Tanah Lot is one of the most beautiful temples in Bali, as well as being one of the most important. It means “Sea Temple of the Earth”. 13 kilometers west of Tabanan in Beraban village, the temple is uniquely placed upon a rock formation that stands away from the coast, which makes it appear to be floating on the water during high tide. World Monuments Watch lists it as one of the 100 most endangered and historical sites in the world. As one of the most popular places of interest in Bali, Tanah Lot temple without a doubt serves up a sweet sunset.
It is said that Nirantha, King Waturenggong’s priestly teacher and poet, who came to Bali from East Java in 1537, built Tanah Lot. Bendesa Beraben, the area’s holy leader, became very jealous when his followers joined Nirartha and ordered him to leave. Using his magical powers, Nirantha left by simply moving the rock upon which Tanah Lot was built from the land into the sea and changed his scarf into the sacred, poisonous snakes that still guard the temple. Later, Bendesa Beraben converted to Nirantha’s teachings.
The snakes (ular suci) live in sandy holes just above the waterline along the beach. When the tide is out, they slide into the temple. Snakes are holy creatures in Bali. They should not therefore be disturbed.
Many Balinese also come to pray and they must be respected. There are two pavilions and two black thatched-roof meru shrines-one with seven-tiers, dedicated to Sanghyang Widi Wasa, the Supreme God, and the other with three-tiers, dedicated to Nirantha.
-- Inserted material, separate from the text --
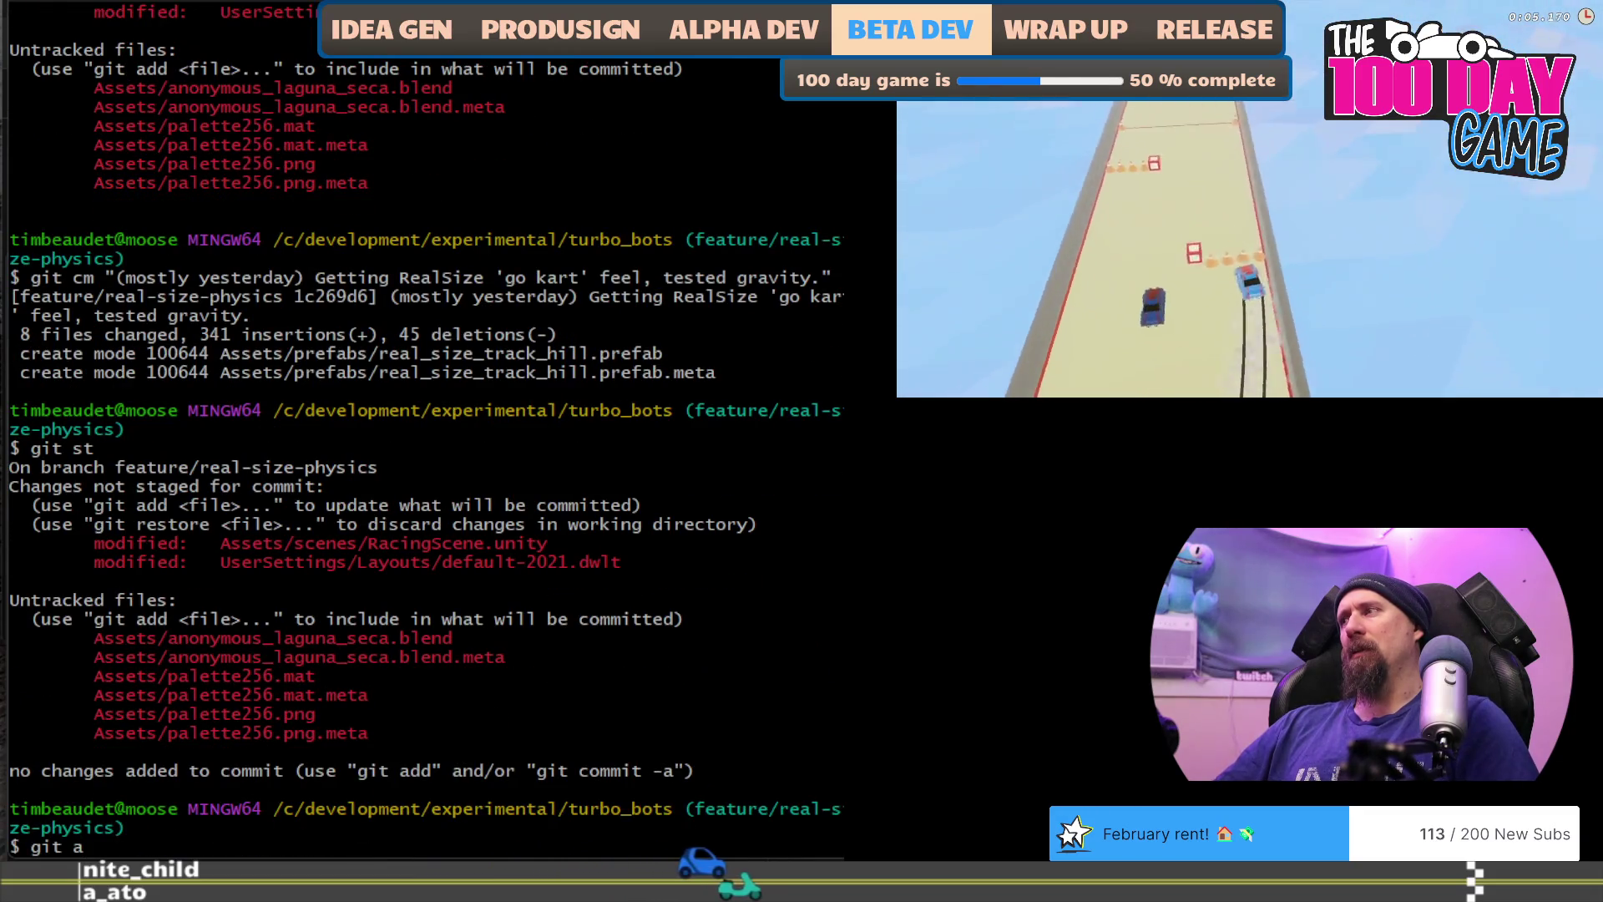
pyautogui.press('Return')
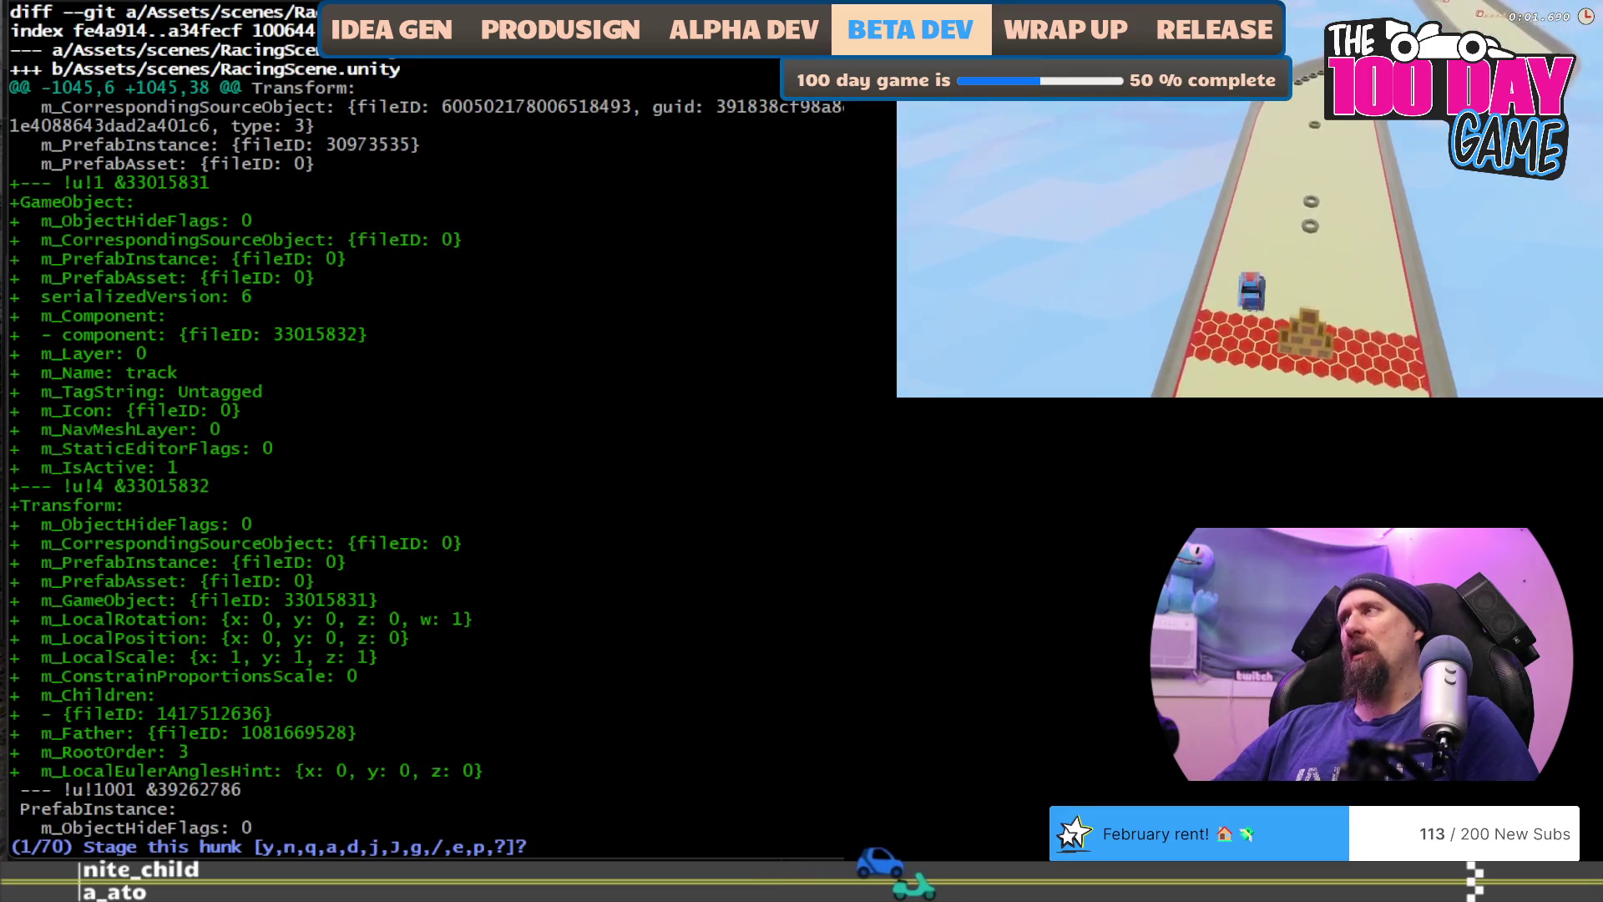
pyautogui.write('y')
pyautogui.press('Return')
Like all Bali temples, Tanah Lot celebrates odalans, once every Balinese year of 210 days; the birthday falls close to the festivals of Galungan and Kuningan, when ancestor spirits are invited to visit their family shrines. Four days after Kuningan, Hindus from all over Bali come laden with offerings, rice cakes, fruit, carved palm leaf, and holy water to pray to the gods and goddesses. Women carry towers of these offerings on their heads, waiting until low tide to walk over the concrete walkway and up rock-cut steps to the temple. Only Hindus may climb the temple stairway and enter the grounds.
At high tide, when the walkway is submerged, the waves can be rough. It is best to arrive at low tide, which is around noon during a full moon.
With such a majestic view at hand, it would be a shame not to share it with someone special.